Get the Lowdown on SMART Recovery
What is SMART Recovery?
SMART Recovery (Self-Management and Recovery Training) is the leading evidence-based, non-12 Step support group that offers a rational self-help approach to recovery from alcohol and chemical dependence. It offers a clear alternative to the traditional 12-step approaches of AA and NA. Unlike the Anonymous approaches, SMART Recovery (SR) takes an approach of self-empowerment rather than accepting the addict as powerless over drugs and alcohol. SR believes that the addict has the power to change their own thinking and behavior. Psychologists describe this as “locus of control.” With an externallocus of control, you expect the future is about what happens to you. With an internal locus of control, as SR suggests, you expect that the future is going to be what you make it.

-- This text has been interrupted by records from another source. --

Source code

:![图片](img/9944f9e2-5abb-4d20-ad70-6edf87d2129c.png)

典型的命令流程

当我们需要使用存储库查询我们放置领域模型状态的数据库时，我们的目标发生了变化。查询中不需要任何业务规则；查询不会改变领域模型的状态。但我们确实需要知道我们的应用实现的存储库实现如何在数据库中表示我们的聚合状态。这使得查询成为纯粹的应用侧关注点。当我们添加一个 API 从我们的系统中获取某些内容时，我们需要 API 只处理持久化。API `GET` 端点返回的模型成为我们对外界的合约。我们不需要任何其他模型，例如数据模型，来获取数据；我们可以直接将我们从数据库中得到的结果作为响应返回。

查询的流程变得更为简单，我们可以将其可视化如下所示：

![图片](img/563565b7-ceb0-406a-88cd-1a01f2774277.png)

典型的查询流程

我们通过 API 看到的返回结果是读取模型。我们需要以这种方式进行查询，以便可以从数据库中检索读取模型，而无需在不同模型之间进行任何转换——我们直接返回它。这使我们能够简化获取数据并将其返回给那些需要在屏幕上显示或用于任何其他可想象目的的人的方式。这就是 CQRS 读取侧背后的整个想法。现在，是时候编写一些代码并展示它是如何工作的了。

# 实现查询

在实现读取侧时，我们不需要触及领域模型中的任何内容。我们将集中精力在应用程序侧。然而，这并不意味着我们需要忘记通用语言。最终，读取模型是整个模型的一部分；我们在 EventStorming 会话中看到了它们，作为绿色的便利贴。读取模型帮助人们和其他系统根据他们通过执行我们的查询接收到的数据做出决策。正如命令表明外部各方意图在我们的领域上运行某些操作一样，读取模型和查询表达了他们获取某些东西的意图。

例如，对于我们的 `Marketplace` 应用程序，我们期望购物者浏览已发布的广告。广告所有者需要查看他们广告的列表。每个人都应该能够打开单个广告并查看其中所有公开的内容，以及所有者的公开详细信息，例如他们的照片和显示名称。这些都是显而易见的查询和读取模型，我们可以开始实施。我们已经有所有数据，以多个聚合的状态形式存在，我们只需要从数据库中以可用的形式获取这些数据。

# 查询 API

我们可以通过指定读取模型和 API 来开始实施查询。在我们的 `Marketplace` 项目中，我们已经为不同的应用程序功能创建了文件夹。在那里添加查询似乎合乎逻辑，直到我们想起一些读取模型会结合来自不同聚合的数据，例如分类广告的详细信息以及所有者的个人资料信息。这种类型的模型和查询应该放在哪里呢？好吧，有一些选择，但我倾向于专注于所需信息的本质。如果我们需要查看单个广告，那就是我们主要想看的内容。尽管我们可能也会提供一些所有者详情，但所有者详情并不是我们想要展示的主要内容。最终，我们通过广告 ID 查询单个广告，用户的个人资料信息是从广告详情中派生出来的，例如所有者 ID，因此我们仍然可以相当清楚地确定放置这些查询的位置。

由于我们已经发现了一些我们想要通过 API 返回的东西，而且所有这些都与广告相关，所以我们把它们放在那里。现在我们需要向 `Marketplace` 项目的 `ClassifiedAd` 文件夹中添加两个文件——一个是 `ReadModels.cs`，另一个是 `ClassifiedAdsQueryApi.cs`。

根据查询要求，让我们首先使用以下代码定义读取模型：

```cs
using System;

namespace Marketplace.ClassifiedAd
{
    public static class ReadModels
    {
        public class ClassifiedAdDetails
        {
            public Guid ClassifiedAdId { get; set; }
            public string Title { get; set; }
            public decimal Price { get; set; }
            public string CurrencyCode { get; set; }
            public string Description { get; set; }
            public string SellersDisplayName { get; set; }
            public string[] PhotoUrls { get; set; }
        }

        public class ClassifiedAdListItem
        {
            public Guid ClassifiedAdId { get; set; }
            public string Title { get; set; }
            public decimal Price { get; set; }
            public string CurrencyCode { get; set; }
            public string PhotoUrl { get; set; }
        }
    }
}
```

Another difference with the Anonymous traditions is SR doesn’t accept the premise that addiction is a lifelong, incurable disease. In their literature they state: “We’re not trying to cure an imaginary disease. We’re concerned with changing human behavior.” It is an approach that identifies the problems, such as craving and motivation, and whatever personal issues and offers practical tools, techniques, and strategies for overcoming them.

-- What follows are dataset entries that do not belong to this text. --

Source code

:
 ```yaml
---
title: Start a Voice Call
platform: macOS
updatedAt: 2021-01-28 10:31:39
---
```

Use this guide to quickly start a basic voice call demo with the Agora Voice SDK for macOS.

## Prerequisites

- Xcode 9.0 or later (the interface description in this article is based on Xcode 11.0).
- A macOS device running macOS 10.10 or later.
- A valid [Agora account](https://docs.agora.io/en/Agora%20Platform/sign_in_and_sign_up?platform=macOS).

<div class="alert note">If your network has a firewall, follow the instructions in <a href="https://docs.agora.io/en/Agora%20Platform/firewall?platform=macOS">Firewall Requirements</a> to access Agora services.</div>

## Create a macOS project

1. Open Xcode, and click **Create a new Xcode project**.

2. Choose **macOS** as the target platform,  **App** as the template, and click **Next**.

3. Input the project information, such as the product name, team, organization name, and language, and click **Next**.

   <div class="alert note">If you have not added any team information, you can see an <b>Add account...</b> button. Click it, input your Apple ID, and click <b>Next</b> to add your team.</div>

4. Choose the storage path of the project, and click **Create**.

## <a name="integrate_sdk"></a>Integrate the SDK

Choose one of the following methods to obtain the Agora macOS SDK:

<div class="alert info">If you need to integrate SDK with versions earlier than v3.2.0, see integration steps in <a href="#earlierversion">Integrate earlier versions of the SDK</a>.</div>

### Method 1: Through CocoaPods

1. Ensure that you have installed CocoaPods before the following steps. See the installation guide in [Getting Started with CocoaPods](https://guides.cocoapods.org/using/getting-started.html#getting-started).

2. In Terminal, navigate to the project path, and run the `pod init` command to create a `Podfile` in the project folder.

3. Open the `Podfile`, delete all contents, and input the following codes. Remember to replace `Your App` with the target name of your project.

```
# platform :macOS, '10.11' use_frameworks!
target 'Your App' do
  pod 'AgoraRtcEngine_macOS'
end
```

SR also uses a system developed in 1955 by Dr. Albert Ellis called the “ABC.” The ABC process is a key component of an empirically based psychotherapy system called Rational Emotive Behavior Therapy (REBT). “A” stands for an activating event – the thing that happened; “B” is for beliefs – the need to challenge irrational beliefs; “C” is for consequence – an emotional response to the belief. Through this system addicts are able to analyze negative emotions and self-defeating behaviors. According to online surveys, many participants remarked how various SR tools and techniques were vital to their ability to abstain from drugs and alcohol. These surveys suggest a high degree of satisfaction with users of the program.
A Decisional Balance
SR also departs significantly from the Anonymous programs in other ways: It requires no belief in a higher power, there’s no need to self-identify as an addict, and it demands no lifelong commitment to attending meetings. SR doesn’t base its work on any spiritual component. SR encourages members to consider the benefits and costs of the drug use and fill out a “decisional balance” – the user makes a list representing the pros and cons-cost/benefit analysis of different choices regarding drug use.
A decisional balance allows the user to create a visual map of the role addictive behaviors play, builds motivation for change, and points out potential relapse triggers.

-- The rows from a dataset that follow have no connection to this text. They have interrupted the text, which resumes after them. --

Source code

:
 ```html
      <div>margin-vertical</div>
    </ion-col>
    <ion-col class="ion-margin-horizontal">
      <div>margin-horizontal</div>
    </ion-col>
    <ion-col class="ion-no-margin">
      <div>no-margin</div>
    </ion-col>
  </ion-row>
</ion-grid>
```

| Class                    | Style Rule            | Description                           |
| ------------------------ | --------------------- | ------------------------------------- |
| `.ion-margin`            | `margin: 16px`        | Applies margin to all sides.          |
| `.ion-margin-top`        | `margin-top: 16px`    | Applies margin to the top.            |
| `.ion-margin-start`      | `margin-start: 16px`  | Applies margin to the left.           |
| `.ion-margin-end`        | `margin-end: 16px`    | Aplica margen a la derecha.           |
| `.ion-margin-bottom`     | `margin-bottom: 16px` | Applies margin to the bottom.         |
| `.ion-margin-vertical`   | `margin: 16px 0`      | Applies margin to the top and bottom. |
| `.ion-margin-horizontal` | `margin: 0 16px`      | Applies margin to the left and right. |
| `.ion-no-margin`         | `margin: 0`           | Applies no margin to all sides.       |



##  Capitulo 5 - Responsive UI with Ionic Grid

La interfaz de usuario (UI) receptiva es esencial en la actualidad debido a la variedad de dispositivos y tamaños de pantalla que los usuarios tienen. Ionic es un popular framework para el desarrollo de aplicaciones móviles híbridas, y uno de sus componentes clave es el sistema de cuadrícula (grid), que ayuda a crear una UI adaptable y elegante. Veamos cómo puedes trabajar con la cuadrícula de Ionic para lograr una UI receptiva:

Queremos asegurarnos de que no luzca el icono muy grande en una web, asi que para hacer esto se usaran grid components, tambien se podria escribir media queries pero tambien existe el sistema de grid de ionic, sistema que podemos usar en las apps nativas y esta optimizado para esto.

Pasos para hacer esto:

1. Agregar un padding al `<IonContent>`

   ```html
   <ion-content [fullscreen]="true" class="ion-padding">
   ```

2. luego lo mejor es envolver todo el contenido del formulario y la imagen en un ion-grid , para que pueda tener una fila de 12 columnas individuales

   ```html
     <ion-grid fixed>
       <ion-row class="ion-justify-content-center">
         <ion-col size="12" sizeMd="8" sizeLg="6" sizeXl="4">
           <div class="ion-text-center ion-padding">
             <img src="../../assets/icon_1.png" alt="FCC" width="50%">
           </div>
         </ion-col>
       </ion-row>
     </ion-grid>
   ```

How SMART Recovery Views Addiction
According to their own literature “addictive behavior is over-involvement with substance use, e.g., alcohol, nicotine, cocaine, food, etc., or activities, e.g., gambling, sexual behavior, spending, etc. We assume there are degrees of addictive behavior and that all individuals to some degree experience it. For some individuals the negative consequences of addictive behavior become so great that change becomes highly desirable.”
SR does not take a one-size-fits-all approach to treatment: Unlike Anonymous’ all-or-nothing approach, SR takes no position on moderation or abstinence. Members can work with a harm reduction or moderation management approach in which they learn to moderate their drinking. Studies have shown that around half of the people who have had a diagnosis of alcohol dependence end up moderating successfully. The goal is to help people make sensible decisions and have them act on them – to solve the problem and move on.
The self-empowerment approach to recovery while very much in the shadow of the dominant AA in the United States, it is much more prominent in the rest of the world where it makes up 50% of the marketplace. There are over 1,000 SR groups worldwide and in any given month between 20,000 and 30,000 people attend meetings. While SR is still very much dwarfed by the traditional Anonymous approaches, their numbers are growing steadily.